Work required: Once you reach the line that holds "KONGREGACIJE SV.ANĐELA ČUVARA" in the listing below, output it and every line after it through the line that holds "Badausstellung finden", word for word.
Start of Record extracts
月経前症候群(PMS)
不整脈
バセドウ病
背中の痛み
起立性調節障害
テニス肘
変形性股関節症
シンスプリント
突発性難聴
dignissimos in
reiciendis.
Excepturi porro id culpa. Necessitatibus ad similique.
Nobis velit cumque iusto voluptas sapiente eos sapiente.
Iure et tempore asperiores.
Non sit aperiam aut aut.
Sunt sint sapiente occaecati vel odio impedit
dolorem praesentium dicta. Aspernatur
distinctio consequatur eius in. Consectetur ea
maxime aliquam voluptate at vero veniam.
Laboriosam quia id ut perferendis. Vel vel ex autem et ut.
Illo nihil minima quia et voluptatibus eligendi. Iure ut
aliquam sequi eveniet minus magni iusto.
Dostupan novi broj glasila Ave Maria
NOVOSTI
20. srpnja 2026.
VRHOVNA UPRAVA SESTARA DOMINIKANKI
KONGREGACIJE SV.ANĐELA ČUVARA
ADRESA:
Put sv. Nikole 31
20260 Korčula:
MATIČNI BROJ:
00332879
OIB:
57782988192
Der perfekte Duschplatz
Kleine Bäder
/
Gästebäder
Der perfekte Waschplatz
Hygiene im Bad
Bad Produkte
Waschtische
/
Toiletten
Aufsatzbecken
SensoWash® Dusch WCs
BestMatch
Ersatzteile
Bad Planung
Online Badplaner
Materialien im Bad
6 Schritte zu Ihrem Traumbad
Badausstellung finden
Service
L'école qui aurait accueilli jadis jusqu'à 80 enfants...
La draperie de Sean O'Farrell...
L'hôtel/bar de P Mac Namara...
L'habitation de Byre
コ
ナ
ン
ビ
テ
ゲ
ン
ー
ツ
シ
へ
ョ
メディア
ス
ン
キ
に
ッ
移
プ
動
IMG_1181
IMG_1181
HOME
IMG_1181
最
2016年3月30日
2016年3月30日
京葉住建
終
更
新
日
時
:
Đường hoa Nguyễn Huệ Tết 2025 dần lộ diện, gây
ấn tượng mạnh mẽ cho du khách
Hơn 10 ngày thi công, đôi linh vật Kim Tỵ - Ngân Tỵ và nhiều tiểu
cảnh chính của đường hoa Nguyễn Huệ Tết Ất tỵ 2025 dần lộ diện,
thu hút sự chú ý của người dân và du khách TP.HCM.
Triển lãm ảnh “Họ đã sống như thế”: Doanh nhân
End of Record extracts
Answer section:
KONGREGACIJE SV.ANĐELA ČUVARA
ADRESA:
Put sv. Nikole 31
20260 Korčula:
MATIČNI BROJ:
00332879
OIB:
57782988192
Der perfekte Duschplatz
Kleine Bäder
/
Gästebäder
Der perfekte Waschplatz
Hygiene im Bad
Bad Produkte
Waschtische
/
Toiletten
Aufsatzbecken
SensoWash® Dusch WCs
BestMatch
Ersatzteile
Bad Planung
Online Badplaner
Materialien im Bad
6 Schritte zu Ihrem Traumbad
Badausstellung finden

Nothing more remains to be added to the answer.